**Data for review**
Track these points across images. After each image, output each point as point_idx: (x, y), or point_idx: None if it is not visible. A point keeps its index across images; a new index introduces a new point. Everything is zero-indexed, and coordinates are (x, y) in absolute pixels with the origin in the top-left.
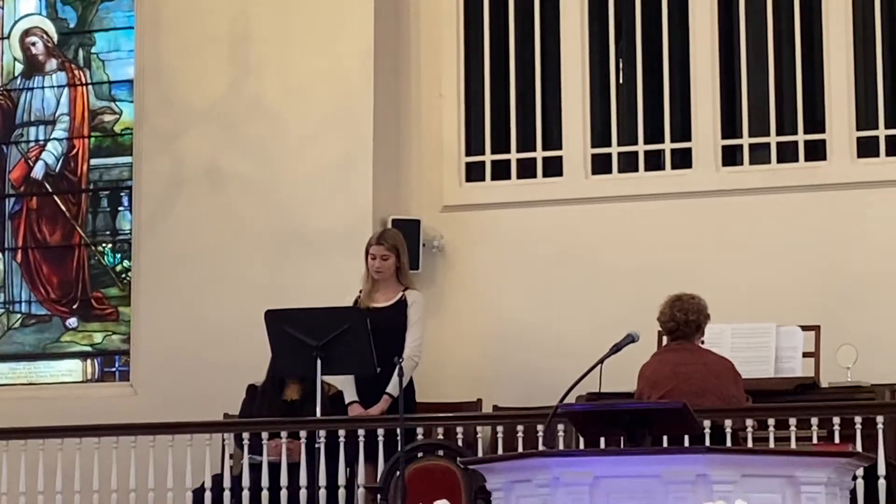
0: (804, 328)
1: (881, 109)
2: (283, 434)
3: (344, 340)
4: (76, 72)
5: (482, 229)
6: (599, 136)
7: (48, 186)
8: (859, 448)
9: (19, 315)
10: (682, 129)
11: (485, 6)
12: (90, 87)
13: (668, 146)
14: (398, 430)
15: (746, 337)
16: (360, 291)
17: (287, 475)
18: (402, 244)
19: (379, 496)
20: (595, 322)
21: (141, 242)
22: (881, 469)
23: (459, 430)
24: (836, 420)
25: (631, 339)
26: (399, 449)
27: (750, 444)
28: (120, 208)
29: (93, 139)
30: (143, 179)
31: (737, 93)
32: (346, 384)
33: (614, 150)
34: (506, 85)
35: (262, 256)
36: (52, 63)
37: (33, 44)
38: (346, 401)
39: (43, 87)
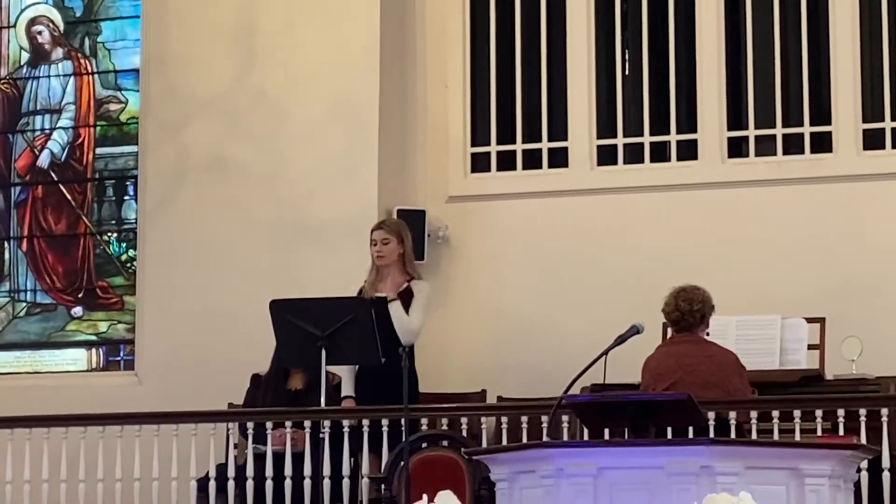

**Exercise details**
Once you find the line with "0: (804, 328)" above, print it and every line after it up to and including the line with "26: (399, 449)", exactly as written and nothing else.

**Solution to this exercise**
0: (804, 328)
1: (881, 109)
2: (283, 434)
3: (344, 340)
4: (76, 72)
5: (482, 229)
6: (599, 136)
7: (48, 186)
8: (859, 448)
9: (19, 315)
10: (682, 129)
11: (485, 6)
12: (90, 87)
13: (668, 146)
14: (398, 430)
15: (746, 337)
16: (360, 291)
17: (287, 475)
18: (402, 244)
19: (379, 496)
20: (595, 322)
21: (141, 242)
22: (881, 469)
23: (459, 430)
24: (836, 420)
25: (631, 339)
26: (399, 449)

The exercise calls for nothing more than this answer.